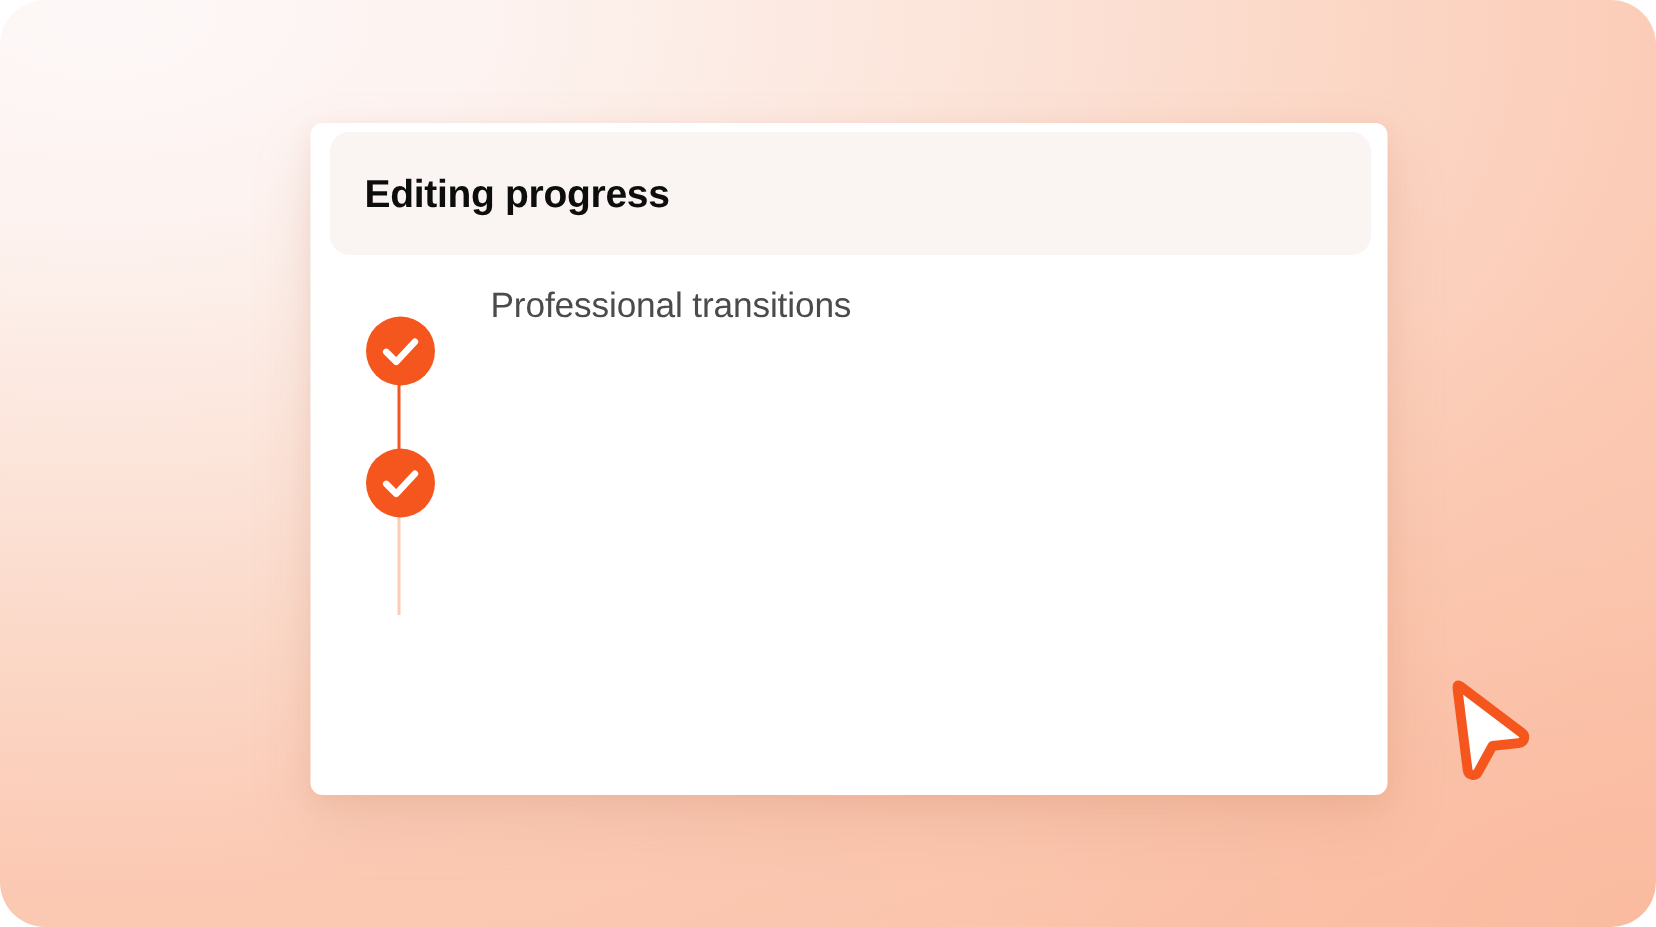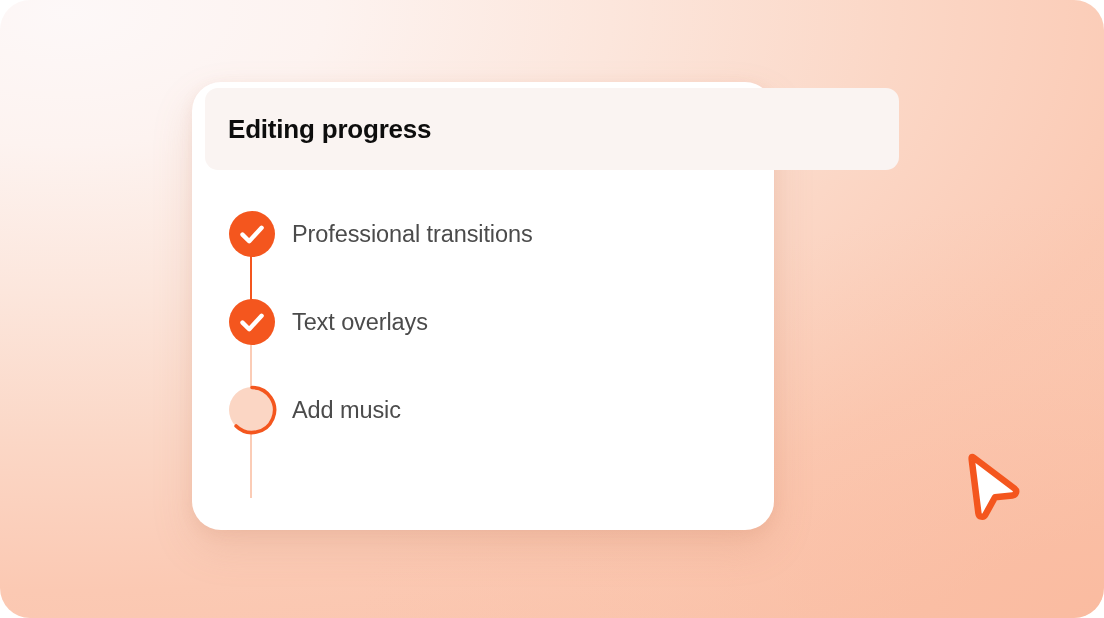"Editing progress" #card { border-radius: 29px -> 8px; left: 192px -> 207px; width: 582px -> 718px }
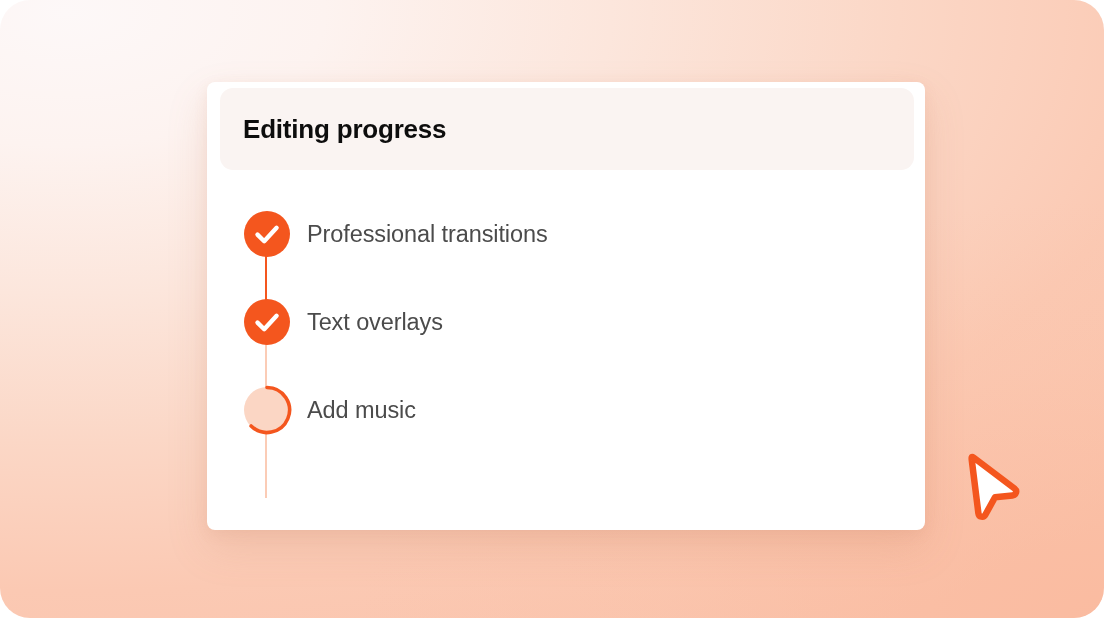"Professional transitions" .t-item { align-items: center -> flex-start; padding-left: none -> 20px }
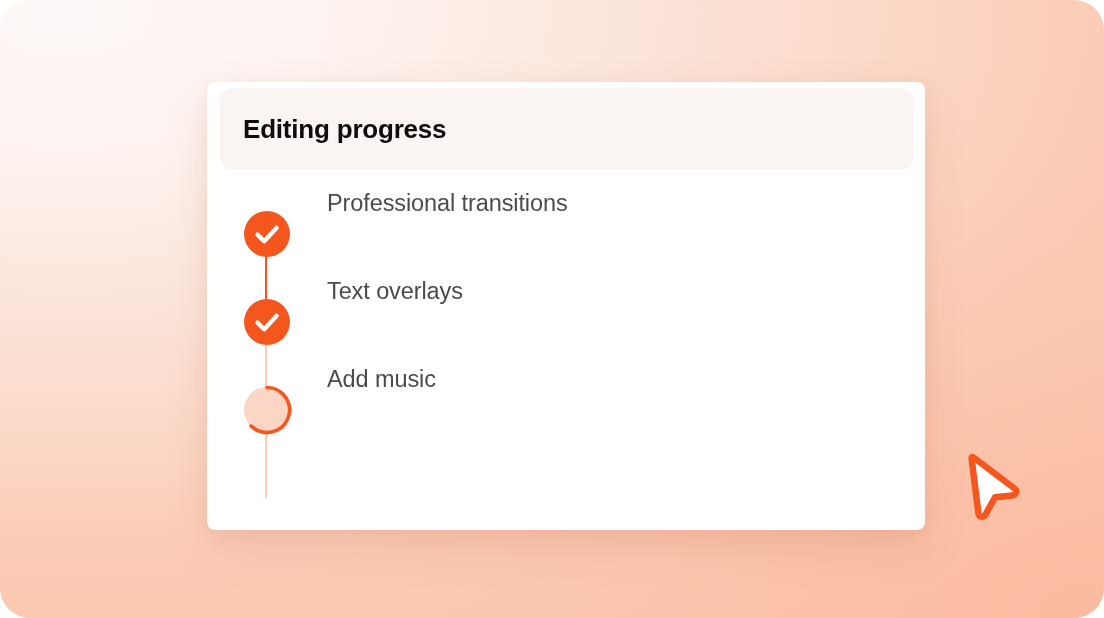"Text overlays" span.t-label { html: <span>Text overlays</span> -> none }
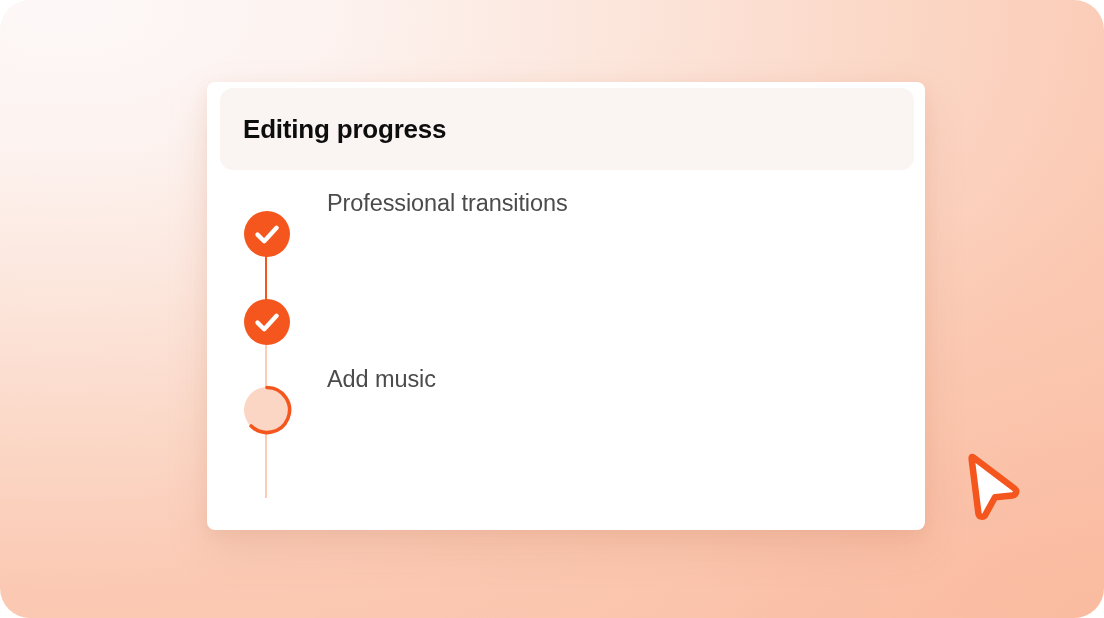"Add music" div.t-item { html: <div> <div></div> <span> <svg> <path></path> </svg> </span> <span>Add music</span> </div> -> none }
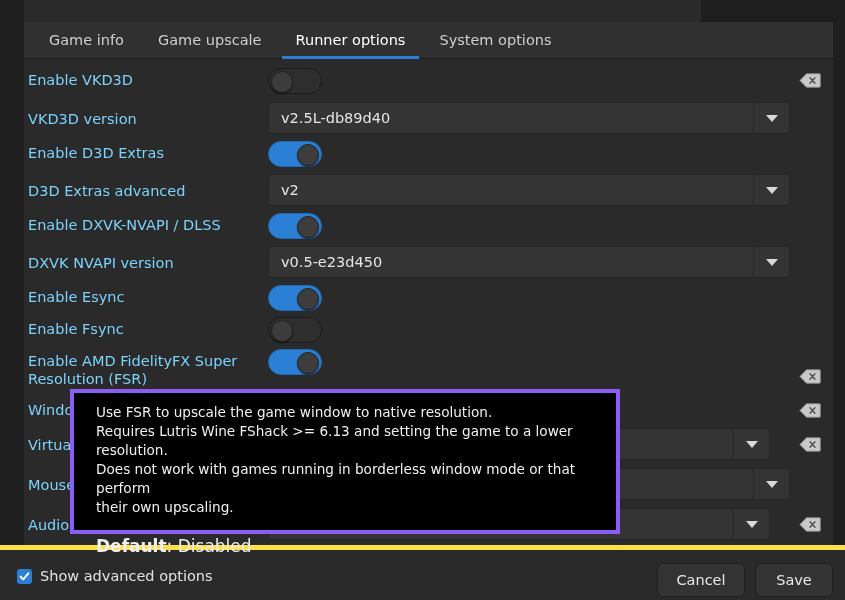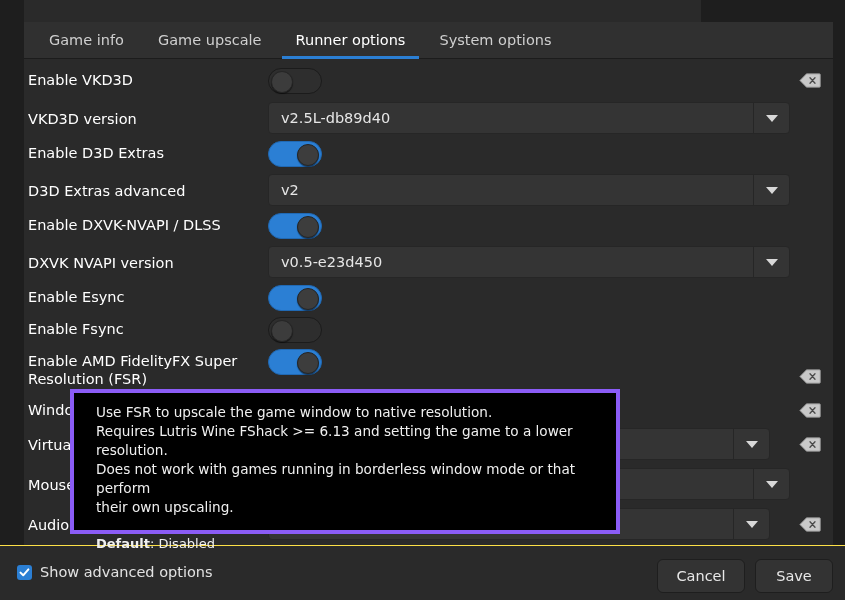"Enable VKD3D" .label { color: #ffffff -> #7dd3fc }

▶ DESCRIPTION OF THE TASK
Repeat every record exactly, but not the pictures.

▶ RESPONSE TO THE EXERCISE
"Editing progress" #card { border-radius: 29px -> 8px; left: 192px -> 207px; width: 582px -> 718px }
"Professional transitions" .t-item { align-items: center -> flex-start; padding-left: none -> 20px }
"Text overlays" span.t-label { html: <span>Text overlays</span> -> none }
"Add music" div.t-item { html: <div> <div></div> <span> <svg> <path></path> </svg> </span> <span>Add music</span> </div> -> none }
"Enable VKD3D" .label { color: #ffffff -> #7dd3fc }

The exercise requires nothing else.